WORK TO COMPLETE: Whenever a line in the entries includes the word "ноября", copy that line out.

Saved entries
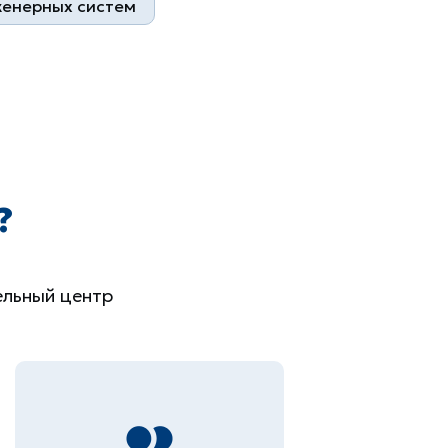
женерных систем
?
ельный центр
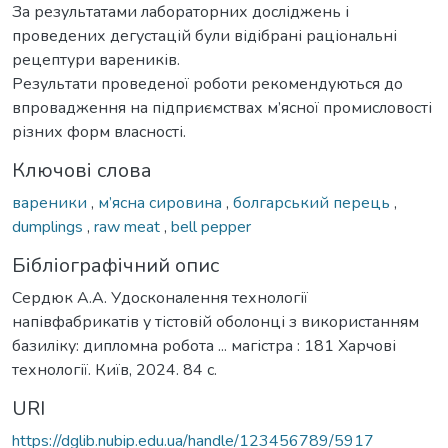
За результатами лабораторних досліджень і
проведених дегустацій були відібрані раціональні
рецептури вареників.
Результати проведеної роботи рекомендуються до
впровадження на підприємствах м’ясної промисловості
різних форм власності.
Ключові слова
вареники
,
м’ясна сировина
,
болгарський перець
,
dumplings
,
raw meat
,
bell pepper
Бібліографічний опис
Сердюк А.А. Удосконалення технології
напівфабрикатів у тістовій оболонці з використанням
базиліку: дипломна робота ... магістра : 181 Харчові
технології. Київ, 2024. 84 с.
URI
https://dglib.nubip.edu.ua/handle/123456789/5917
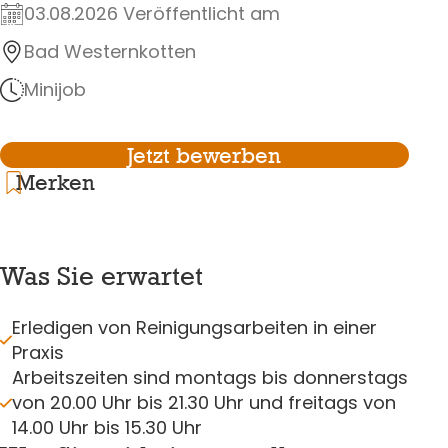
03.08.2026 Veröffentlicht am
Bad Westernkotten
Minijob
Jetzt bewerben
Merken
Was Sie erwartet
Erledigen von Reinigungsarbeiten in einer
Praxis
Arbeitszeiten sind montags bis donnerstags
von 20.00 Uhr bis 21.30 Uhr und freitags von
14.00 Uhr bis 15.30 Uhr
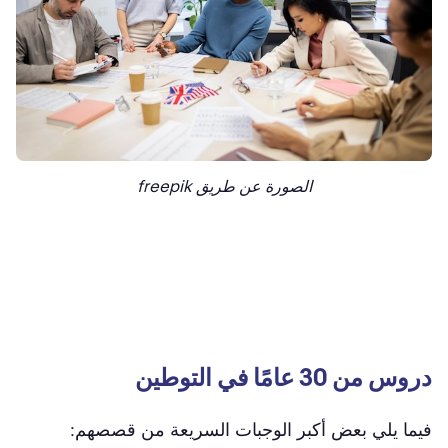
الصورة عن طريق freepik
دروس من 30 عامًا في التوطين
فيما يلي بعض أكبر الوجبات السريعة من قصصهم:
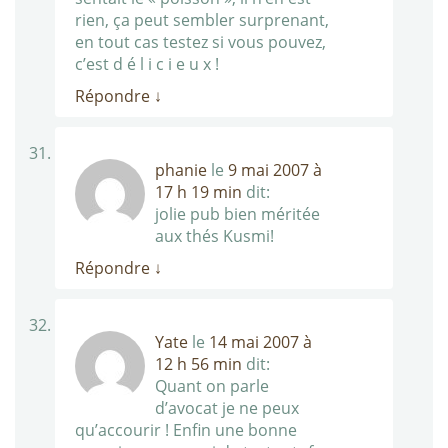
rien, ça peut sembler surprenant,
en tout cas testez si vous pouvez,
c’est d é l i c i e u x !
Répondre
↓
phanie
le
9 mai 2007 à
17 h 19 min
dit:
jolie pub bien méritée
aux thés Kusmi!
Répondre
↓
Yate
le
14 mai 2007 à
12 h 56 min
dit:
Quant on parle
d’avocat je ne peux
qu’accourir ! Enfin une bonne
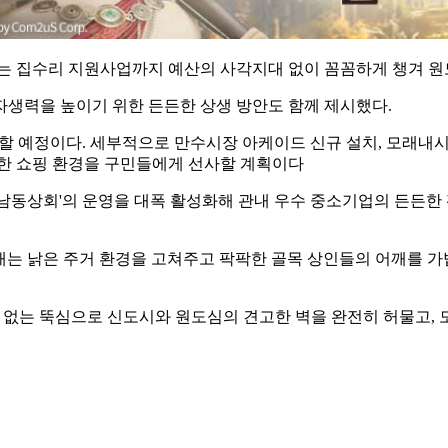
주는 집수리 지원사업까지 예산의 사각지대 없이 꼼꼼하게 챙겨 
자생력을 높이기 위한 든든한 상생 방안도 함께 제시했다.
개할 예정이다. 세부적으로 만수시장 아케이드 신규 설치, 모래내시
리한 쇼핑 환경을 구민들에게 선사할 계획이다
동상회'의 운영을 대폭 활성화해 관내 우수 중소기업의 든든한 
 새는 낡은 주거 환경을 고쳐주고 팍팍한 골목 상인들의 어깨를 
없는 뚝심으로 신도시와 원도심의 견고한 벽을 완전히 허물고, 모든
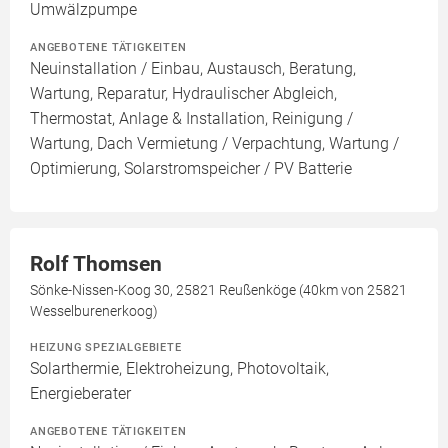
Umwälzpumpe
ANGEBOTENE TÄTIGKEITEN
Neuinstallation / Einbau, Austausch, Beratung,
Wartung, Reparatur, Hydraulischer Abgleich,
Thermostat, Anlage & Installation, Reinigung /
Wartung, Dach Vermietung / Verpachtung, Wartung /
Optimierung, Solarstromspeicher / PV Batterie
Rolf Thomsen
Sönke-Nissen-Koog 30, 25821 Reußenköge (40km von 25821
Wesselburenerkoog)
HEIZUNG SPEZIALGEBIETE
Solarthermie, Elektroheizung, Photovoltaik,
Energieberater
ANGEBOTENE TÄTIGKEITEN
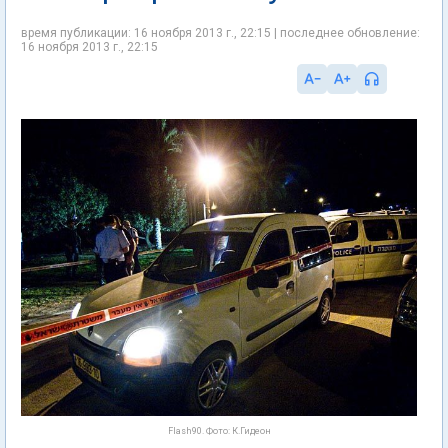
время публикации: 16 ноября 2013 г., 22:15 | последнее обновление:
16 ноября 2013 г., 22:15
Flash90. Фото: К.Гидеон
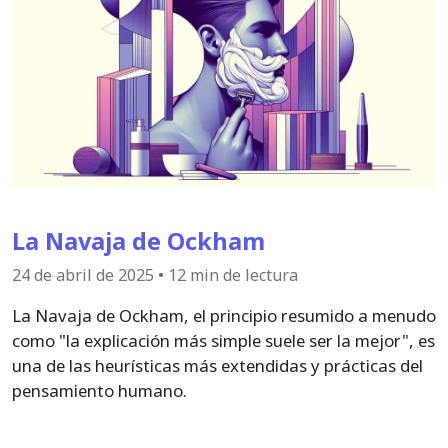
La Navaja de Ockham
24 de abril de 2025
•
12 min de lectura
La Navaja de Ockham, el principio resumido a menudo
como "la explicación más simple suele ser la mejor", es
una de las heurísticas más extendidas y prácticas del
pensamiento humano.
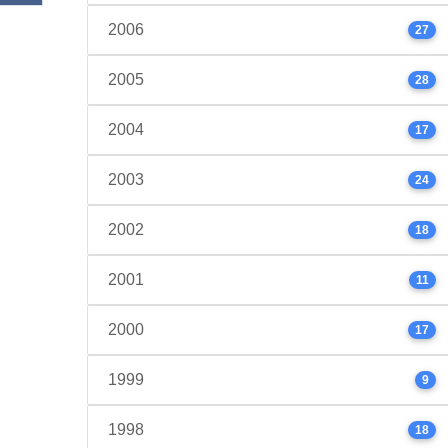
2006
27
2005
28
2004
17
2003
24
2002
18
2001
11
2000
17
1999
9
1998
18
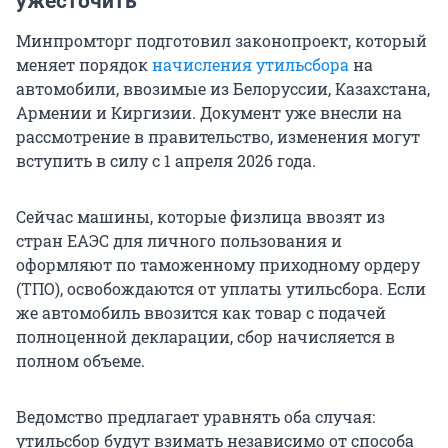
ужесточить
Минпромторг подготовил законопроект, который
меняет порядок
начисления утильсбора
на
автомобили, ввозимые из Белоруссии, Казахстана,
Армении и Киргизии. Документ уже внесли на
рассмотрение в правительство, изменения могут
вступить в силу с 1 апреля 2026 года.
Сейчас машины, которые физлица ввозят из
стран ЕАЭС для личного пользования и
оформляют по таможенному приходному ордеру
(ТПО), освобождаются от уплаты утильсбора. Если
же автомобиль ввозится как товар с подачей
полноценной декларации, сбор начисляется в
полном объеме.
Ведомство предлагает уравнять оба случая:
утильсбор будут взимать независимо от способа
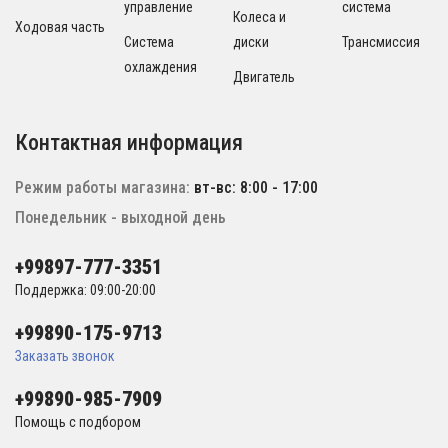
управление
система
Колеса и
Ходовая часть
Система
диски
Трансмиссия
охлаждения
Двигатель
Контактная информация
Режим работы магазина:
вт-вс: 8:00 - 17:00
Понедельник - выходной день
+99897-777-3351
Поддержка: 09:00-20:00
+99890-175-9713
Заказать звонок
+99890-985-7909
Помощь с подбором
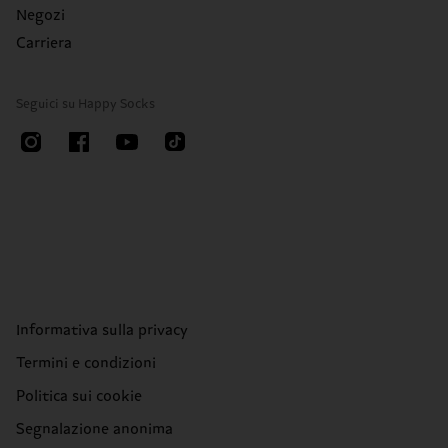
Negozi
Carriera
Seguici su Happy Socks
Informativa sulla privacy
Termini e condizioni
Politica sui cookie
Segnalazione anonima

RESPONSE AREA:
время публикации: 16 ноября 2013 г., 22:15 | последнее обновление:
16 ноября 2013 г., 22:15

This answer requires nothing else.